TEXT UNDER STUDY
· · · · · · ·
WHAT’S THE STORY?

IMAGINE you spent a bank holiday weekend drawing up a computer programme, and a few years later you’re a billionaire.

That’s exactly what happened to Pierre Morad Omidyar on the Labor Day weekend of September 1995, when he developed the original computer code for an online person-to-person sales service.

25 years ago today, on September 3, 1995, he created what was then called Auction Web.

We know it better today as eBay, a true giant of modern computing and reputedly the most successful “auction house” of all time.

TELL US ABOUT THE FOUNDER?

OMIDYAR was born in Paris to an Iranian surgeon, Cyrus Omidyar, and his wife, an academic in the field of linguistics.

Due to his father’s work, they moved to the USA when Omidyar, now 53, was a young child. He studied at various universities and left after graduation to work for Claris, a subsidiary of Apple. In 1991 he co-founded Ink Development in California’s Silicon Valley, and the company changed to eShop Inc in 1993.
· · · · · · ·
DATA PROVIDED

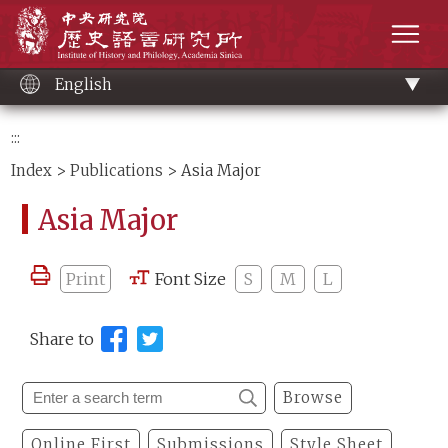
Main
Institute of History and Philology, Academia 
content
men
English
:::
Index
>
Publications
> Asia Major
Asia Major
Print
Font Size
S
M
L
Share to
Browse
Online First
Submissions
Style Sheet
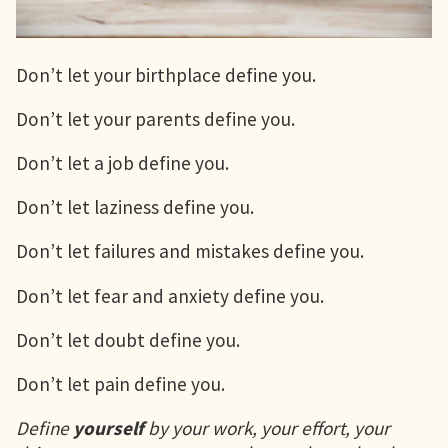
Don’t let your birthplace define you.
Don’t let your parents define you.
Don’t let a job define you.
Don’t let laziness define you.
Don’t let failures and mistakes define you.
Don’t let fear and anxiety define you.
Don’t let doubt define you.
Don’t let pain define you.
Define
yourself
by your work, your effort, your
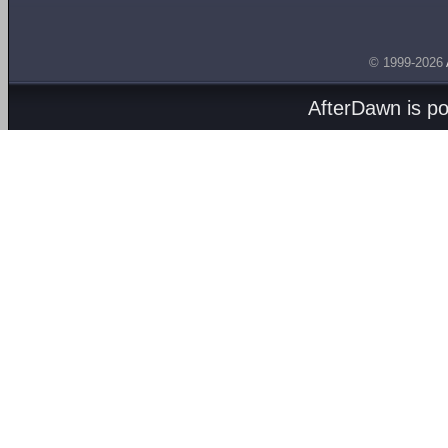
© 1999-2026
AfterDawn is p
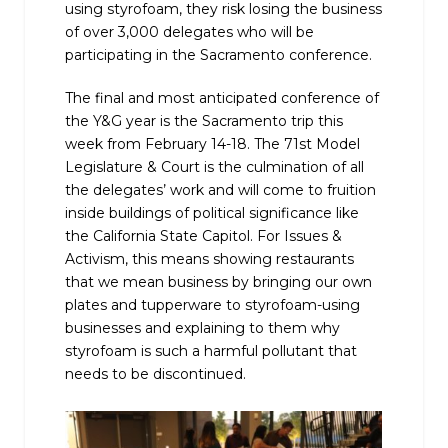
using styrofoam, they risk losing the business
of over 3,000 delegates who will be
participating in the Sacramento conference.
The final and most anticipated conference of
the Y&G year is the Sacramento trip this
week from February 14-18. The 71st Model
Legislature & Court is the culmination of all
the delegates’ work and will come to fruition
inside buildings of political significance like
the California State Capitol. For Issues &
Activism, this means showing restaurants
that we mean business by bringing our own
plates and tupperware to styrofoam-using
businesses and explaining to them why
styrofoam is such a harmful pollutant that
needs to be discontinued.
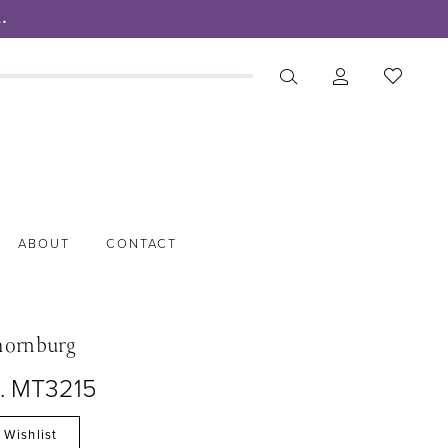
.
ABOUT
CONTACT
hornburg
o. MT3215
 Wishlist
· · · · · · ·
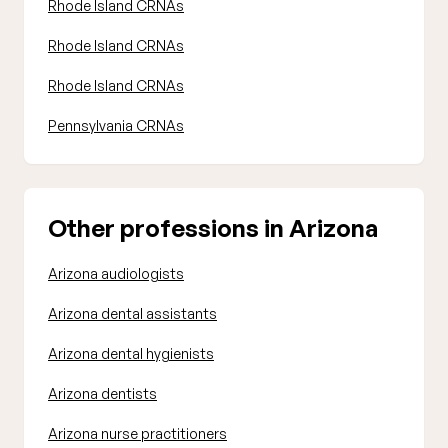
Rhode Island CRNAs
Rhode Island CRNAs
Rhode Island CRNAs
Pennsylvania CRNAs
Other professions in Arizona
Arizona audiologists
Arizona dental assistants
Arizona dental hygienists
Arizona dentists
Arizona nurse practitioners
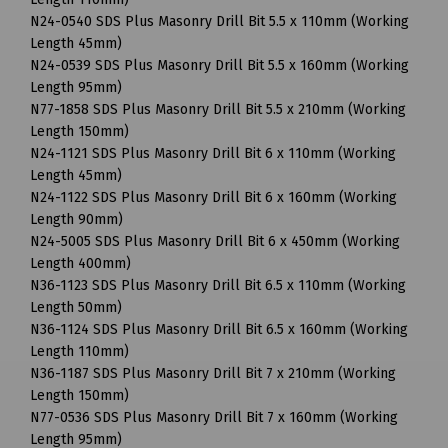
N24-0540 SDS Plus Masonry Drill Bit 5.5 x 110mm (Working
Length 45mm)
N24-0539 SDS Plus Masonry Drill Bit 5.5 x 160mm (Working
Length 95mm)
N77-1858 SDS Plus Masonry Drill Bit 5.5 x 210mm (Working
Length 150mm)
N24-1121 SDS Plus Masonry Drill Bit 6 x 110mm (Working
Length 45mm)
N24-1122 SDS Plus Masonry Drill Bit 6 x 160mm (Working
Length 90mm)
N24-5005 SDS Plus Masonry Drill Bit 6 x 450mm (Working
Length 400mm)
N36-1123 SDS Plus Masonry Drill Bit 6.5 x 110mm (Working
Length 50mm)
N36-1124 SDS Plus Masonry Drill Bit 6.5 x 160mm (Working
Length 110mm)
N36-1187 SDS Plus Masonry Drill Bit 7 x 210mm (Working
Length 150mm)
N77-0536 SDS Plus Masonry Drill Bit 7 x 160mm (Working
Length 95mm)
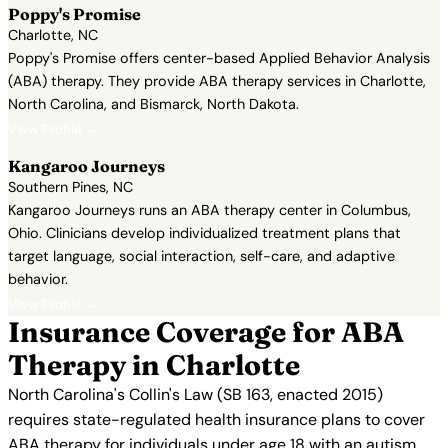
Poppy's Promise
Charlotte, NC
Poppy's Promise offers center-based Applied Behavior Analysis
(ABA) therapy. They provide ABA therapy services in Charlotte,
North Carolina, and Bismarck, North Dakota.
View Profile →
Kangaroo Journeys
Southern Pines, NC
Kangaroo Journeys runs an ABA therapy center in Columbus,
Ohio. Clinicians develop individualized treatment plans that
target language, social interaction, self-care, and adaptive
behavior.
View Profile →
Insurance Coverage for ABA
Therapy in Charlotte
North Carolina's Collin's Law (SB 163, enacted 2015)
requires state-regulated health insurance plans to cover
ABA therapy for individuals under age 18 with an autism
· · · · · · ·
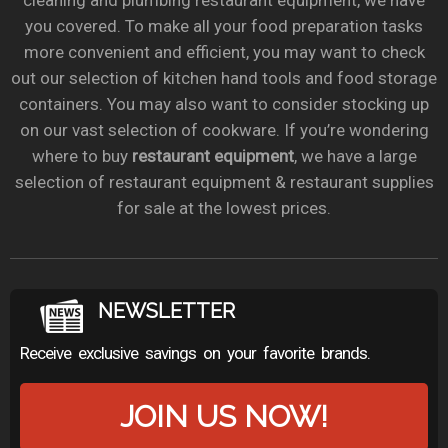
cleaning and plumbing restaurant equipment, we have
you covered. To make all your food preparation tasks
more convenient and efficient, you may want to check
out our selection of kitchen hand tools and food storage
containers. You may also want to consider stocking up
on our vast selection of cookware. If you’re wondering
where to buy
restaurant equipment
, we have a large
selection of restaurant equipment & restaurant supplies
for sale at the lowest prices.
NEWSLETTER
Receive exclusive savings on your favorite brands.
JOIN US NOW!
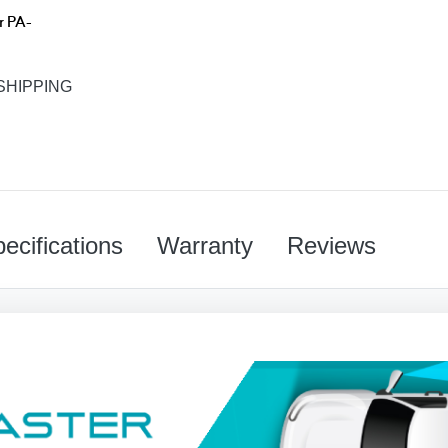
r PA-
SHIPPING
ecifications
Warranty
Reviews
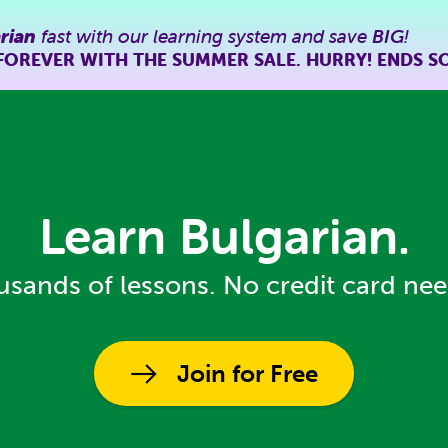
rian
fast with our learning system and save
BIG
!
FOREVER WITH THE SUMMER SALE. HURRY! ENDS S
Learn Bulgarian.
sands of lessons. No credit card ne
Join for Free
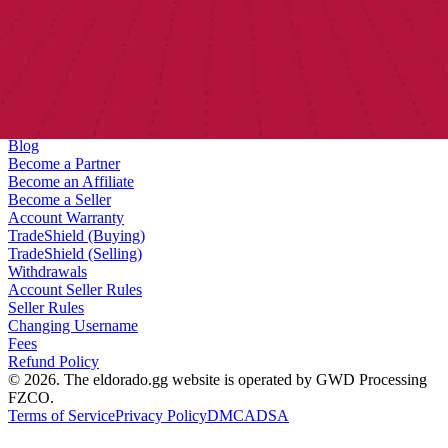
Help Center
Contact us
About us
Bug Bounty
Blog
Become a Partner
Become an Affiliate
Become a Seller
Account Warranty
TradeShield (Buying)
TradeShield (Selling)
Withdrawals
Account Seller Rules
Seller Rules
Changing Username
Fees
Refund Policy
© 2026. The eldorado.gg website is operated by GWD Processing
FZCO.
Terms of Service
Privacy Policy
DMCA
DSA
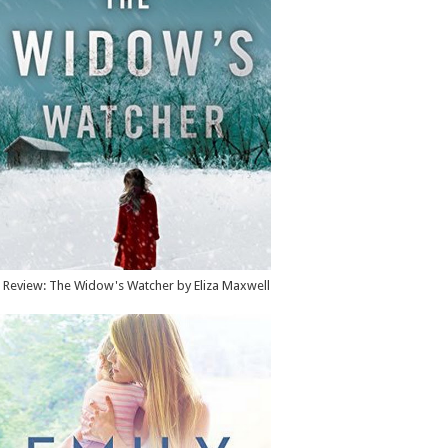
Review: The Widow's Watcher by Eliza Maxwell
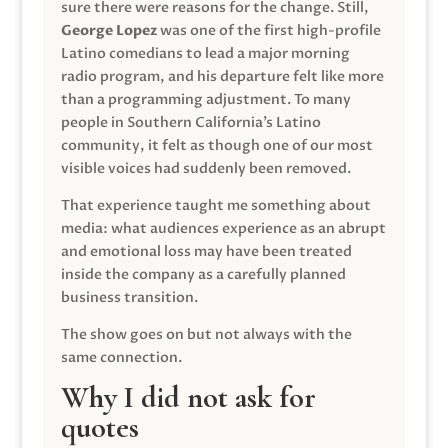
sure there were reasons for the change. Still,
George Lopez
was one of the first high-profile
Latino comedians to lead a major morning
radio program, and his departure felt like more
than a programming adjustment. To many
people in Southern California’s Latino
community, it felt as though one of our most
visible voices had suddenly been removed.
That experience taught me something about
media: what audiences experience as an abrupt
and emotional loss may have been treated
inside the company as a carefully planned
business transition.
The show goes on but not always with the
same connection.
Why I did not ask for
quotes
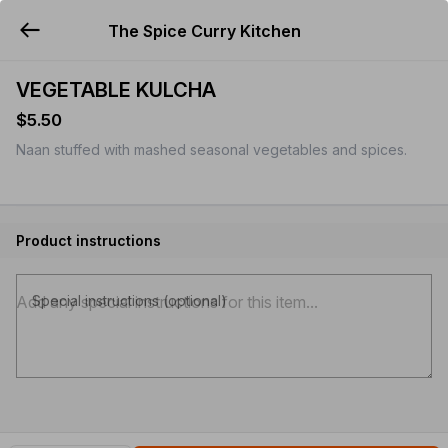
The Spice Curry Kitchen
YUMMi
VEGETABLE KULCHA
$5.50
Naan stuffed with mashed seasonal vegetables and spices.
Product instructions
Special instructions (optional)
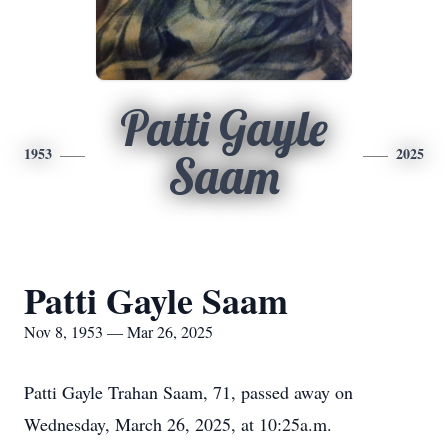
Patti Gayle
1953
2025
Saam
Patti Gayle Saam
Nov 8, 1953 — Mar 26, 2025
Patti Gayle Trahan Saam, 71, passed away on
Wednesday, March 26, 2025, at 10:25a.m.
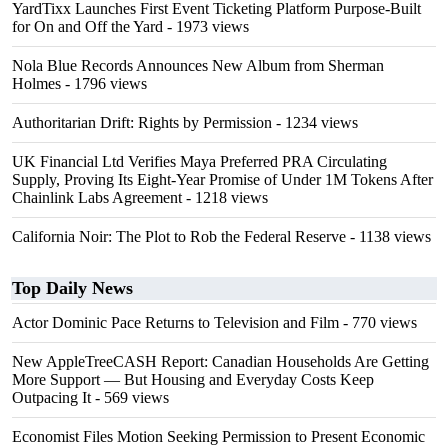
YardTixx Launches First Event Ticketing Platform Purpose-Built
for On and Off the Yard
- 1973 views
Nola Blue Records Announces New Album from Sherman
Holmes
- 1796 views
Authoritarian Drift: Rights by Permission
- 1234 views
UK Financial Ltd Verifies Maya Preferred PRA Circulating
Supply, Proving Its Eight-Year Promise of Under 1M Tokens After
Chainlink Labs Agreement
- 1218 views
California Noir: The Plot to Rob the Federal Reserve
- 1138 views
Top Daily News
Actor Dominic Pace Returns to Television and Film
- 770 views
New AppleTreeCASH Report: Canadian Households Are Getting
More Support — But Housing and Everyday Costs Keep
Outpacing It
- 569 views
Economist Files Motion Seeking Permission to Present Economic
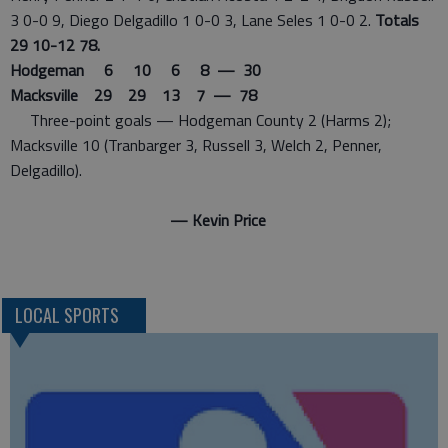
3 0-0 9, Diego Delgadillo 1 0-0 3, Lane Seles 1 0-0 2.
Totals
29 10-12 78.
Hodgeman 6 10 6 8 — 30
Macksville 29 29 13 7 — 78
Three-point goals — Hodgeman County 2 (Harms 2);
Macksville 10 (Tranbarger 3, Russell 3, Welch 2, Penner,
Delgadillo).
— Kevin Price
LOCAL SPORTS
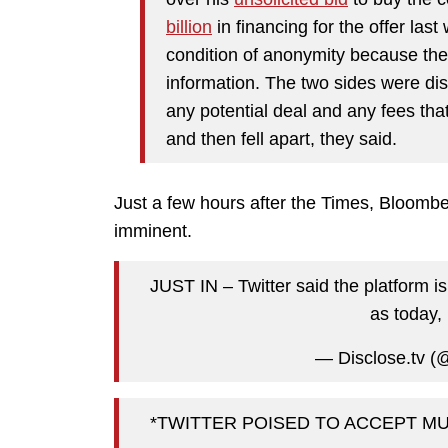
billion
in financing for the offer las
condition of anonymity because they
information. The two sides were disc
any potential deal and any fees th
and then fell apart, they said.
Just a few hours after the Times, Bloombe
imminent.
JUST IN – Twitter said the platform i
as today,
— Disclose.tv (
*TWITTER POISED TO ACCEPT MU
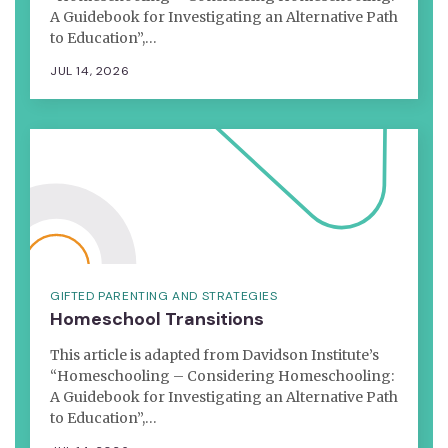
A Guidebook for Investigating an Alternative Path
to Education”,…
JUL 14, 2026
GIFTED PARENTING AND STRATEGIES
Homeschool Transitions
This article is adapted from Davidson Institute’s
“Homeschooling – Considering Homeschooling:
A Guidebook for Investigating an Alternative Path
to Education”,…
· · · · · · ·
PROMPT 1
In the eBay history text, swap "Auction Web" for "AuctionWeb" and write out the passage from "WHAT’S THE STORY?" to "field of linguistics.".
PROMPT 2
Answer these questions from the eBay history text:
(a) What was eBay called when it was first created?
(b) In what city was Omidyar born?
(c) What name did Ink Development take in 1993?
The records aren't needed for any of this work.

RESPONSE BOX 1
WHAT’S THE STORY?

IMAGINE you spent a bank holiday weekend drawing up a computer programme, and a few years later you’re a billionaire.

That’s exactly what happened to Pierre Morad Omidyar on the Labor Day weekend of September 1995, when he developed the original computer code for an online person-to-person sales service.

25 years ago today, on September 3, 1995, he created what was then called AuctionWeb.

We know it better today as eBay, a true giant of modern computing and reputedly the most successful “auction house” of all time.

TELL US ABOUT THE FOUNDER?

OMIDYAR was born in Paris to an Iranian surgeon, Cyrus Omidyar, and his wife, an academic in the field of linguistics.

RESPONSE BOX 2
(a) Auction Web
(b) Paris
(c) eShop Inc